-- SET TASKS --
1. Using the passage on learning statistics, answer each question briefly:
(a) About what share of U.S. college degrees does it estimate require a statistics class?
(b) In statistics, in what terms are results always expressed?
(c) What three fundamentals of variance control does it name?
2. Repeat word for word the part of the passage on learning statistics that opens with the words containing "Statistics ♥ Models" and closes with "end with models.".

-- PASSAGE TO READ --
## START
Of the over two million college degrees that are granted in the U.S. every year, including those earned at accredited online colleges nationwide, probably two-thirds require completion of a statistics class. That’s over a million and a half students taking Statistics 101, even more when you consider that some don’t complete the course.
Everybody who has completed high school has learned some statistics. There are good reasons for that. Your class grades were averages of scores you received for tests and other efforts. Most of your classes were graded on a curve, requiring the concepts of the Normal distribution, standard deviations, and confidence limits. Your scores on standardized tests, like the SAT, were presented in percentiles. You learned about pie and bar charts, scatter plots, and maybe other ways to display data. You might even have learned about equations for lines and some elementary curves. So by the time you got to prom, you were exposed to at least enough statistics to read USA Today.
Faced with taking Statistics 101, you may be filled with excitement, ambivalence, trepidation, or just plain terror. Your instructor may intensify those feelings with his or her teaching style and class requirements. So to make things just a bit easier, here are a few concepts to remember.
Everything is Uncertain
The fundamental difference between statistics and most other types of data analysis is that in statistics, everything is uncertain. Input data have variabilities associated with them. If they don’t, they are of no interest. As a consequence, results are always expressed in terms of probabilities.
Every data measurement is variable, consisting of:
- Characteristic of Population—This is the part of a data value that you would measure if there were no variability. It’s the portion of a data value that is the same between a sample and the population the sample if from.
- Natural Variability—This part of a data value is the uncertainty or variability in population patterns. It’s the inherent differences between a sample and the population. In a completely deterministic world, there would be no natural variability.
- Sampling Variability—This is the difference between a sample and the population that is attributable to how uncharacteristic (non-representative) the sample is of the population.
- Measurement Variability—This is the difference between a sample and the population that is attributable to how data were measured or otherwise generated.
- Environmental Variability— This is the difference between a sample and the population that is attributable to extraneous factors.
The goal of most statistical procedures is to estimate the characteristic of the population, characterize the natural variability, and control and minimize the sampling, measurement, and environmental variability. Minimizing variance can be difficult because there are so many causes and because the causes are often impossible to anticipate or control. So if you’re going to conduct a statistical analysis, you’ll need to understand the three fundamentals of variance control—Reference, Replication, and Randomization.
Statistics ♥ Models
Statistics and models are closely intertwined. Models serve as both inputs and outputs of statistical analyses. Statistical analyses begin and end with models.
## END
-- RECORD SET --
## START
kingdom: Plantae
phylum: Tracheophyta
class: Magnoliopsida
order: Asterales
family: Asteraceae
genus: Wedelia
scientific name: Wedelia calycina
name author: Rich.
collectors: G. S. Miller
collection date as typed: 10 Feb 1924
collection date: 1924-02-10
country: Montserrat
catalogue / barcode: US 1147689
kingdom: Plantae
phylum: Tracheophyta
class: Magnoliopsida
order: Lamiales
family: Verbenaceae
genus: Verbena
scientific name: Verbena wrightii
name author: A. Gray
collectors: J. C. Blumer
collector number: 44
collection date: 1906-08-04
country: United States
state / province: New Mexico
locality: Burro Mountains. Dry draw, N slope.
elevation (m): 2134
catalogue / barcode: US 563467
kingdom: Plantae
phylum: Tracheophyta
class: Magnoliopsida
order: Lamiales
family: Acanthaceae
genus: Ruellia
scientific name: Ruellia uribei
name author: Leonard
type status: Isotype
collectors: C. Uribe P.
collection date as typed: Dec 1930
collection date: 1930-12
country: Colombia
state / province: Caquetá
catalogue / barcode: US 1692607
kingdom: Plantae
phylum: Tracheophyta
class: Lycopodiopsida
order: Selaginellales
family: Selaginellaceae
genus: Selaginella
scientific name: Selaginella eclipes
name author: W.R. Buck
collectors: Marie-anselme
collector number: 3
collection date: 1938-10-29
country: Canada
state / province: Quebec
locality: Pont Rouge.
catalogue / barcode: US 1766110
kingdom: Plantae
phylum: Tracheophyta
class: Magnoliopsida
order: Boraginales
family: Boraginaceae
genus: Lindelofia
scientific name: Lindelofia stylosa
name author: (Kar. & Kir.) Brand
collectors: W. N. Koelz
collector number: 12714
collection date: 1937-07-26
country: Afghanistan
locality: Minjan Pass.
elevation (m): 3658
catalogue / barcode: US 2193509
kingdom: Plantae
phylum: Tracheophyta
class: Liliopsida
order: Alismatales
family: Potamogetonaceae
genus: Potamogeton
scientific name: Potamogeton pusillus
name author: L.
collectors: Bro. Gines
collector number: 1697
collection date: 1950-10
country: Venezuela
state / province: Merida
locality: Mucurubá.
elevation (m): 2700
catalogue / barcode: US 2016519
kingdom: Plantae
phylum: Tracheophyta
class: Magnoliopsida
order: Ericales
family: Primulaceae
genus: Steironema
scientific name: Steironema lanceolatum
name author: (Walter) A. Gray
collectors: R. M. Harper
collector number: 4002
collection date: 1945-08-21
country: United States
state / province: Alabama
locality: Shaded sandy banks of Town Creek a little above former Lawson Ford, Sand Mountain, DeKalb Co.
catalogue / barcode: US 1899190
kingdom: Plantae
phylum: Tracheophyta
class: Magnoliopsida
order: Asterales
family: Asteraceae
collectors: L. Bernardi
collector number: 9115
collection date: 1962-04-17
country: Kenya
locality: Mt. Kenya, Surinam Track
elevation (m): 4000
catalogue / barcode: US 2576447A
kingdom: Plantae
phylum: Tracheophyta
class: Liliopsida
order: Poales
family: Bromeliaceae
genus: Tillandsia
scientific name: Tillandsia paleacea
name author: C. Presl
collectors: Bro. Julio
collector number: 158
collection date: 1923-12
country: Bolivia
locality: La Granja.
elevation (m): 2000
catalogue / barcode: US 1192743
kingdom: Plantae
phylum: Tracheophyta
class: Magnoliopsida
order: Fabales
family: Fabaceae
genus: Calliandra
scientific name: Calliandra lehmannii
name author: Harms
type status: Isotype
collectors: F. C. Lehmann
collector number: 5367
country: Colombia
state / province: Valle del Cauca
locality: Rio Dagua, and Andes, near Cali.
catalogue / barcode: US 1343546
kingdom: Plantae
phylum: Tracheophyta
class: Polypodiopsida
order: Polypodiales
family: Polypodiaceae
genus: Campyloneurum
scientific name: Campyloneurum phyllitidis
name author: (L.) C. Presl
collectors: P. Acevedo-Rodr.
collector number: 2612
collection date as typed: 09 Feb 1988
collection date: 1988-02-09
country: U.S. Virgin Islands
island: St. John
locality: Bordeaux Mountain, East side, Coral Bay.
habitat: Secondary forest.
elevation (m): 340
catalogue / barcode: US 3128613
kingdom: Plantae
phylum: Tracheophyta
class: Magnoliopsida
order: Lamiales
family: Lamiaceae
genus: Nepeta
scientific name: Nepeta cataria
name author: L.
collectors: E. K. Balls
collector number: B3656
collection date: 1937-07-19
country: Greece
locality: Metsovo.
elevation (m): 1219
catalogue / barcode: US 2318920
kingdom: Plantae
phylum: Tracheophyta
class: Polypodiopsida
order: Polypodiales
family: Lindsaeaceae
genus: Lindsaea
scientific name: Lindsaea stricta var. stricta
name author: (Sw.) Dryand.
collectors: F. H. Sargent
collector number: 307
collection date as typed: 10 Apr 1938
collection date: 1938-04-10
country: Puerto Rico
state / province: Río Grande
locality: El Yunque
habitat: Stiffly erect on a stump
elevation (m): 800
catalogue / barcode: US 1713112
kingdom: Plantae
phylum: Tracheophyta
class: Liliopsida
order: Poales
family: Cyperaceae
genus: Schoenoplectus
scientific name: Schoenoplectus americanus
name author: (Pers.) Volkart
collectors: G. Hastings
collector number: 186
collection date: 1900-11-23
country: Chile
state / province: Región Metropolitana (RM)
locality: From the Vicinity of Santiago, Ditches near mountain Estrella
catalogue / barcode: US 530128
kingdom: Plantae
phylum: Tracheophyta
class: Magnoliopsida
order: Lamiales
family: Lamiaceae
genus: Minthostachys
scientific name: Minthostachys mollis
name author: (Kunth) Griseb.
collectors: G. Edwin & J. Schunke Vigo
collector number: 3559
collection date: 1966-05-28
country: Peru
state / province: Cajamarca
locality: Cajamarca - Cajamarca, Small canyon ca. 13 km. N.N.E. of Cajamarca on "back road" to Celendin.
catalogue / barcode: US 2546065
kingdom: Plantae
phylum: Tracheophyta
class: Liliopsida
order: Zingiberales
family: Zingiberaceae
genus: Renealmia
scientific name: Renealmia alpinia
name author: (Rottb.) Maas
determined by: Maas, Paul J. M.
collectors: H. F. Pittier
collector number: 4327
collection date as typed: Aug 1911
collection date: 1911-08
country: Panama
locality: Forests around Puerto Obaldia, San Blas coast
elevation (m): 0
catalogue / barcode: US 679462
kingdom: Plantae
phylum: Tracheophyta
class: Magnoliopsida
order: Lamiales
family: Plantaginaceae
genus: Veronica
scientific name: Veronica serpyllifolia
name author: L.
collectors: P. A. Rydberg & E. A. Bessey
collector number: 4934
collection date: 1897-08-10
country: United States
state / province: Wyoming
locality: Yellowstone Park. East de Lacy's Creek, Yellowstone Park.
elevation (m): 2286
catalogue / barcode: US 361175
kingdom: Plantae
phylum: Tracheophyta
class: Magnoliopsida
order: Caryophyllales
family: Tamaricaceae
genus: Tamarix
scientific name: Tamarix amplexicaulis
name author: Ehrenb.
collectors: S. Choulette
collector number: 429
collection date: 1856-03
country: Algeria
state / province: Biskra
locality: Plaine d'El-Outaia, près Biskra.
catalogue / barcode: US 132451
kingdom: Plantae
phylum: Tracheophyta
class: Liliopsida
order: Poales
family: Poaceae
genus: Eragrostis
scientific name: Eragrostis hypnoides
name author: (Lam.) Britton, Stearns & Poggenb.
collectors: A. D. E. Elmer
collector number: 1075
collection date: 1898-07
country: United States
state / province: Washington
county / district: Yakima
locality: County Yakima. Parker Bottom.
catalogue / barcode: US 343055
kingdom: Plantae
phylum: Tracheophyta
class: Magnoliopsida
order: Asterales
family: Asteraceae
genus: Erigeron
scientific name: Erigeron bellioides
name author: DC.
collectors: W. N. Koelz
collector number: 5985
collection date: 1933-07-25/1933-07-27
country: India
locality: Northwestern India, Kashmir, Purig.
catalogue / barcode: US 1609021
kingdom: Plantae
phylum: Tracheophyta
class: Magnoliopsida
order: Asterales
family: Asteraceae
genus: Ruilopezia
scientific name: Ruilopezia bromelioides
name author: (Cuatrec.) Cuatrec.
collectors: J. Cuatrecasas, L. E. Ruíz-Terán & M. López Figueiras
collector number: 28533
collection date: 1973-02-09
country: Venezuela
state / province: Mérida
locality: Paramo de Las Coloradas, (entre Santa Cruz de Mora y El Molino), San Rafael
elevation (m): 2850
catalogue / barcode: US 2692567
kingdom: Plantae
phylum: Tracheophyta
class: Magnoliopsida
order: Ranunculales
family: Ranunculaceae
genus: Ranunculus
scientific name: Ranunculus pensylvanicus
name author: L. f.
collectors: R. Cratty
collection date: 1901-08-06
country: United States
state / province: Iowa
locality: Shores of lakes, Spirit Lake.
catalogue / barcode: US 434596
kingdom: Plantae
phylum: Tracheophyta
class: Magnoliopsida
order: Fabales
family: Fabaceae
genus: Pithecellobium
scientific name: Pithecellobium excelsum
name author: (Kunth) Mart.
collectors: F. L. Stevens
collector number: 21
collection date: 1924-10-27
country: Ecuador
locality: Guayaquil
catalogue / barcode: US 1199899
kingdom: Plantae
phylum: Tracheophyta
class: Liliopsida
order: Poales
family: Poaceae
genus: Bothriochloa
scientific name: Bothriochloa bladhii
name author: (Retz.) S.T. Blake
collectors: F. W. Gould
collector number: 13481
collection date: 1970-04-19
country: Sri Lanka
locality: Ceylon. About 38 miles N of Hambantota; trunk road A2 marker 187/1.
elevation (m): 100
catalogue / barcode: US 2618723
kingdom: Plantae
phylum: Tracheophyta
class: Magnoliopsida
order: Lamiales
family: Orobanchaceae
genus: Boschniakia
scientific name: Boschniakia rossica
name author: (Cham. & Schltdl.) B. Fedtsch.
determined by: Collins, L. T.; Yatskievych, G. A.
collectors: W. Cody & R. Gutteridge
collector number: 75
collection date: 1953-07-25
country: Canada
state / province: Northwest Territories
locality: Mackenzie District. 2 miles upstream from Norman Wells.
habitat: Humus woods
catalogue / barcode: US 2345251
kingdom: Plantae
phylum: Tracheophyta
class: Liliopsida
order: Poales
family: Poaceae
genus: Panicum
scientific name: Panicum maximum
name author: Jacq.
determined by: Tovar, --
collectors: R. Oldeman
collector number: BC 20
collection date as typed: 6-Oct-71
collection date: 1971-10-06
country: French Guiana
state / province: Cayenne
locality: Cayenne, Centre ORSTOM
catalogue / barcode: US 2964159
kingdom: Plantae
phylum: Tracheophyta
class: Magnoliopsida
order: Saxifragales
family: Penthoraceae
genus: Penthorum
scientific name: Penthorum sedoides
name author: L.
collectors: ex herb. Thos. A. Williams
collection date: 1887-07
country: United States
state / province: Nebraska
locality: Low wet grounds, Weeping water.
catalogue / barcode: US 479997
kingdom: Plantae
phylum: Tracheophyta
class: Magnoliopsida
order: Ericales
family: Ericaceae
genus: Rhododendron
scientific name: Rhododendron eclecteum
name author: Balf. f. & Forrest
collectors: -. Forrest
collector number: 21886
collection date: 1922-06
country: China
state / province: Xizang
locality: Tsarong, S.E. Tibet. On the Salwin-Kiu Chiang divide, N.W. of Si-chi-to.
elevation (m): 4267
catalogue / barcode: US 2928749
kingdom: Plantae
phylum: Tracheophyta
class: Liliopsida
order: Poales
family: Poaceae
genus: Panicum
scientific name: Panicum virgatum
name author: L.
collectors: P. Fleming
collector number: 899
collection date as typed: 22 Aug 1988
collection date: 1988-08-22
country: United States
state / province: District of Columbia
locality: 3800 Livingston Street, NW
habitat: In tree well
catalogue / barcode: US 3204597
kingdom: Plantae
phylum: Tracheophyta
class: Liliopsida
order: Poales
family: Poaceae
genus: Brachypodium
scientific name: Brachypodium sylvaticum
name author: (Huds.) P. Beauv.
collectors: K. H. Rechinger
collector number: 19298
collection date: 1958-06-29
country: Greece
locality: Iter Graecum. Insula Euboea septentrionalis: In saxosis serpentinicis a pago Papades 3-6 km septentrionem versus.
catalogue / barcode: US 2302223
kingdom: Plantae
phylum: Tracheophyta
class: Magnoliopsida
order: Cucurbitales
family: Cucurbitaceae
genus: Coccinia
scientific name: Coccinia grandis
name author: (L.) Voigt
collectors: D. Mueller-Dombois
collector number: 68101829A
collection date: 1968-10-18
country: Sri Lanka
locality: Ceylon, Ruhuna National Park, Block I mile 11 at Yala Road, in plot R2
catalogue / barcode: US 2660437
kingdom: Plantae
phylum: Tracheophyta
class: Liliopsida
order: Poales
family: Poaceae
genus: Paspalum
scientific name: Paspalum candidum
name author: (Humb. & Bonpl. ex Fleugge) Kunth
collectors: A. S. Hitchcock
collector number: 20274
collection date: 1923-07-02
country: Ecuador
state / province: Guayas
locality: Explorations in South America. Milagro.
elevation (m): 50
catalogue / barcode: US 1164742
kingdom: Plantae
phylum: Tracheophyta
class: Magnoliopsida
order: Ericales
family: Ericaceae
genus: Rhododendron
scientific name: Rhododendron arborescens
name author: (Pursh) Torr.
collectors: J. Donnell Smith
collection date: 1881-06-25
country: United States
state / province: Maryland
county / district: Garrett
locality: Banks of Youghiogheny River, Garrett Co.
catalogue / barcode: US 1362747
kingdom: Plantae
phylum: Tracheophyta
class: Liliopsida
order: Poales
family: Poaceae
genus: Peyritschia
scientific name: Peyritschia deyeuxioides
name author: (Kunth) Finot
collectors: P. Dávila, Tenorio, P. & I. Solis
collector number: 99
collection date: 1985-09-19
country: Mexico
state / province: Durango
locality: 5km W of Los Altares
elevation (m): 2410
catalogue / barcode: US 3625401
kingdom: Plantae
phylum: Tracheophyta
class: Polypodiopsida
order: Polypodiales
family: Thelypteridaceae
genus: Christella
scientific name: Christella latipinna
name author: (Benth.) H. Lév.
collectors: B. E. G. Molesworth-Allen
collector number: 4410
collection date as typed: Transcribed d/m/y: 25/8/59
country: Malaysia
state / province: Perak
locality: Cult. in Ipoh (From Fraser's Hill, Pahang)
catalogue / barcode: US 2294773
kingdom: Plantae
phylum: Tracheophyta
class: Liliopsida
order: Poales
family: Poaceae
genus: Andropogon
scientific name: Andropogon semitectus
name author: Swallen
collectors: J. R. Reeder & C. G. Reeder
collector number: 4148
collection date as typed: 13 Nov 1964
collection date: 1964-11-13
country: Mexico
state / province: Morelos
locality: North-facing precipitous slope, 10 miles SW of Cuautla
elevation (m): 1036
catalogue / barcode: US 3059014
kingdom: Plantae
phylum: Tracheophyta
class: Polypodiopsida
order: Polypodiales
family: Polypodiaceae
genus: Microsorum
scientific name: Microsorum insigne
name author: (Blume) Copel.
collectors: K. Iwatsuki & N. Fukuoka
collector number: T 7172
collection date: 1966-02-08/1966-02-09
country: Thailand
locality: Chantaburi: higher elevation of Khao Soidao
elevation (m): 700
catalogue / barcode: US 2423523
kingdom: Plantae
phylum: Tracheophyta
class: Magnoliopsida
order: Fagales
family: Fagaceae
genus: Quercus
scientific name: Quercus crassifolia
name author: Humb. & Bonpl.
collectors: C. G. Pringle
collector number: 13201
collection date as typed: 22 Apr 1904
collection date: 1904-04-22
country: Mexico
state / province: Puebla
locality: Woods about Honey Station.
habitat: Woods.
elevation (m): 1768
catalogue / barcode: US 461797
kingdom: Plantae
## END
-- SOLVED PROBLEMS --
1.
(a) Probably two-thirds.
(b) In terms of probabilities.
(c) Reference, Replication, and Randomization.

2.
Statistics ♥ Models
Statistics and models are closely intertwined. Models serve as both inputs and outputs of statistical analyses. Statistical analyses begin and end with models.